Address
- 605 Union Lane Brielle, Monmouth County, New Jersey, 08730 United States
- Coordinates: 40°06′45″N 74°03′26″W﻿ / ﻿40.112529°N 74.057154°W

District information
- Grades: PreK to 8
- Superintendent: Stacie Poelstra
- Business administrator: Diane Quigley
- Schools: 1

Students and staff
- Enrollment: 484 (as of 2023–24)
- Faculty: 55.6 FTEs
- Student–teacher ratio: 8.7:1

Other information
- District Factor Group: GH
- Website: www.brielleschool.org
| Ind. | Per pupil | District spending | Rank (*) | K-8 average | %± vs. average |
| 1A | Total Spending | $16,142 | 13 | $18,891 | −14.6% |
| 1 | Budgetary Cost | 13,512 | 23 | 14,159 | −4.6% |
| 2 | Classroom Instruction | 7,672 | 11 | 8,659 | −11.4% |
| 6 | Support Services | 2,462 | 41 | 2,167 | 13.6% |
| 8 | Administrative Cost | 1,415 | 14 | 1,547 | −8.5% |
| 10 | Operations & Maintenance | 1,754 | 45 | 1,612 | 8.8% |
| 13 | Extracurricular Activities | 173 | 43 | 104 | 66.3% |
| 16 | Median Teacher Salary | 57,250 | 20 | 61,136 |
Data from NJDoE 2014 Taxpayers' Guide to Education Spending. *Of K-8 districts with 401-750 students. Lowest spending=1; Highest=64

= Brielle School District =

School district in Monmouth County, New Jersey, US

The Brielle School District is a community public school district that serves students in pre-kindergarten through eighth grade from Brielle, in Monmouth County, in the U.S. state of New Jersey.

As of the 2023–24 school year, the district, comprised of one school, had an enrollment of 484 students and 55.6 classroom teachers (on an FTE basis), for a student–teacher ratio of 8.7:1.

The district had been classified by the New Jersey Department of Education as being in District Factor Group "GH", the third-highest of eight groupings. District Factor Groups organize districts statewide to allow comparison by common socioeconomic characteristics of the local districts. From lowest socioeconomic status to highest, the categories are A, B, CD, DE, FG, GH, I and J.

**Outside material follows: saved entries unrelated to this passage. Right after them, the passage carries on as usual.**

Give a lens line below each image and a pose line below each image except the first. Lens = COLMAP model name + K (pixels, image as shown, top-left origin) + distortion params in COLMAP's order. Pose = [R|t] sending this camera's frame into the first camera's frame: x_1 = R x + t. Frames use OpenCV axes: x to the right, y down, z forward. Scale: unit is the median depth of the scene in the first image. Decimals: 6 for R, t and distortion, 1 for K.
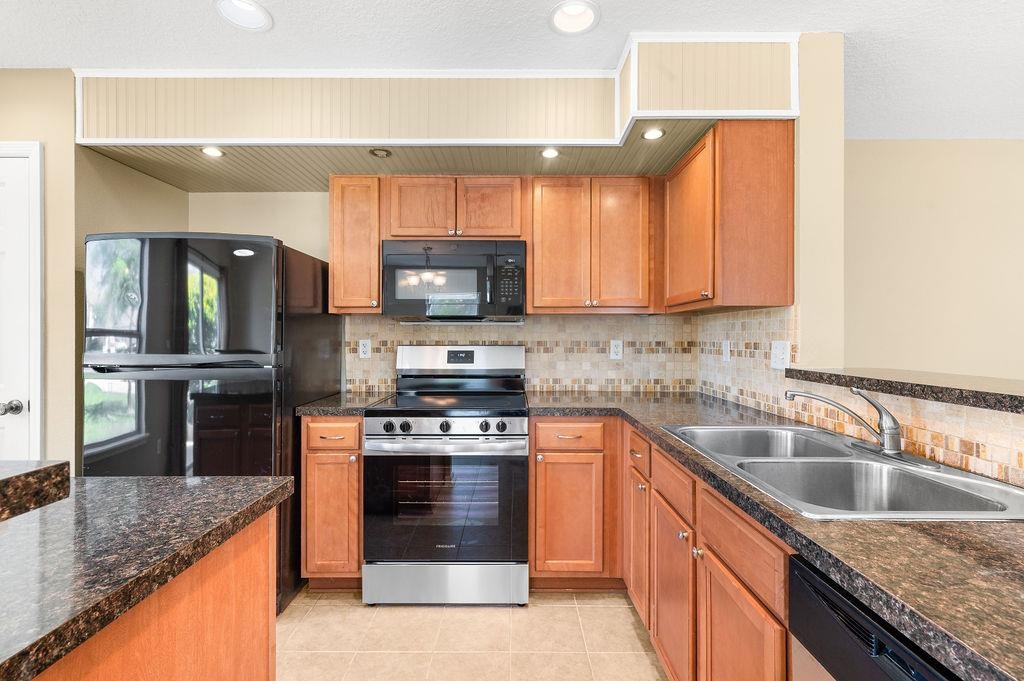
lens RADIAL K [[440.0, 0, 509.7], [0, 440.0, 337.0], [0, 0, 1]] dist [-0.000201, 0.000270]
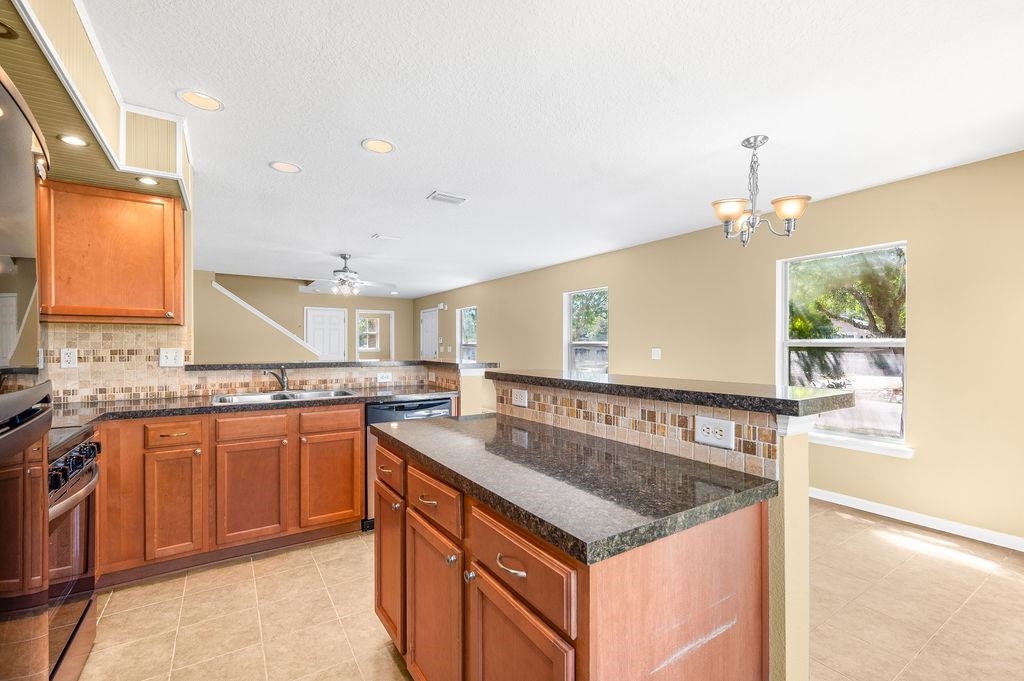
lens RADIAL K [[442.7, 0, 512.0], [0, 442.7, 340.5], [0, 0, 1]] dist [-0.000654, 0.000022]
pose [[-0.541338, 0.006197, 0.840782, -1.018733], [-0.002448, 0.999957, -0.008946, -0.004909], [-0.840801, -0.006901, -0.541300, 0.650262]]
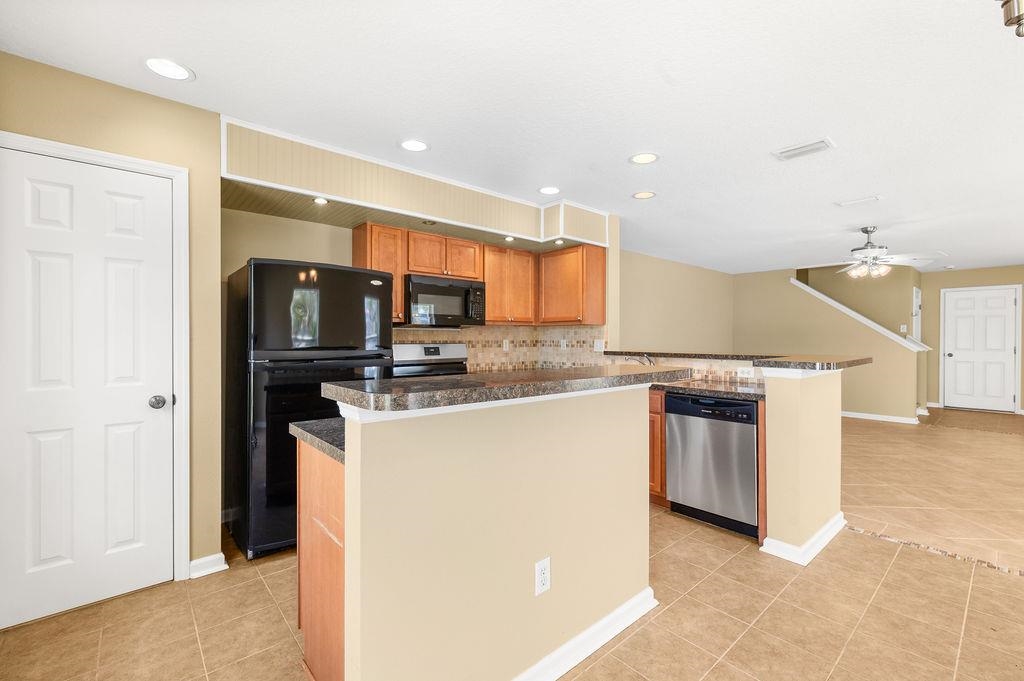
lens RADIAL K [[440.0, 0, 509.7], [0, 440.0, 337.0], [0, 0, 1]] dist [-0.000201, 0.000270]
pose [[0.754591, 0.000173, 0.656196, -0.991371], [-0.000298, 1.000000, 0.000079, -0.004127], [-0.656196, -0.000255, 0.754591, -0.351082]]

For ninth through twelfth grades, public school students attend Manasquan High School in Manasquan, as part of a sending/receiving relationship with the Manasquan Public Schools, joining students from Avon-by-the-Sea, Belmar, Lake Como, Sea Girt, Spring Lake and Spring Lake Heights at the school. As of the 2023–24 school year, the high school had an enrollment of 945 students and 81.2 classroom teachers (on an FTE basis), for a student–teacher ratio of 11.6:1.

==School==
Brielle Elementary School serves students in grades PreK-8 and had an enrollment of 478 students in the 2023–24 school year.
- Stacie Poelstra, principal

==Administration==
Core members of the district's administration are:
- Stacie Poelstra, superintendent
- Diane Quigley, business administrator and board secretary

==Board of education==
The district's board of education is comprised of nine members who set policy and oversee the fiscal and educational operation of the district through its administration. As a Type II school district, the board's trustees are elected directly by voters to serve three-year terms of office on a staggered basis, with three seats up for election each year held (since 2012) as part of the November general election. The board appoints a superintendent to oversee the district's day-to-day operations and a business administrator to supervise the business functions of the district.